Rate Schedule SP-SSR5
[[Page 52130]]
SCHEDULES 5 & 6 to Tariff
(Supersedes Rate Schedule SP-SSR4)
United States Department of Energy Western Area Power Administration
Colorado River Storage Project Management Center Colorado River Storage
Project
Operating Reserves--Spinning and Supplemental Reserve Services
(Approved Under Rate Order No. WAPA-190)
Effective:
Rate Schedule SP-SSR5 will be placed into effect on an interim
basis on the first day of the first full-billing period beginning on or
after October 1, 2020, and will remain in effect until FERC confirms,
approves, and places the rate schedules into effect on a final basis
through September 30, 2025, or until the rate schedules are superseded.
Applicable:
To all CRSP Transmission Customers receiving this service.
Formula Rate:
The Transmission Customer serving loads within the transmission
provider's balancing authority must acquire Spinning and Supplemental
Reserve services from CRSP, from a third party, or by self-supply.
Rate Schedule SP-SS1
United States Department of Energy Western Area Power Administration
Colorado River Storage Project Management Center Colorado River Storage
Project
Sale of Surplus Products (Approved Under Rate Order No.
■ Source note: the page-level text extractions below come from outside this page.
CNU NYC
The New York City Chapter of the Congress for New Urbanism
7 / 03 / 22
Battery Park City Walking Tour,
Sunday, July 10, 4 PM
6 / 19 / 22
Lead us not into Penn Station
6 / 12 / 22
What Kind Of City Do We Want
WAPA-190)
Effective:
The first day of the first full billing period beginning on or
after October 1, 2020, and extending through September 30, 2025, or
until superseded by another rate schedule, whichever occurs earlier.
Applicable:
This Rate Schedule applies to the sale of the following Salt Lake
City Area Integrated Projects (SLCA/IP) surplus energy and capacity
products: energy, frequency response, regulation, and reserves. If any
of the above SLCA/IP surplus products are available, SLCA/IP can make
the product(s) available for sale, providing entities enter into
separate agreement(s) with CRSP Marketing which will specify the terms
of the sale(s).
Formula Rate:
The charge for each product will be determined at the time of the
sale based on market rates, plus administrative costs. The customer
will be responsible for acquiring transmission service necessary to
deliver the product(s), for which a separate charge may be incurred.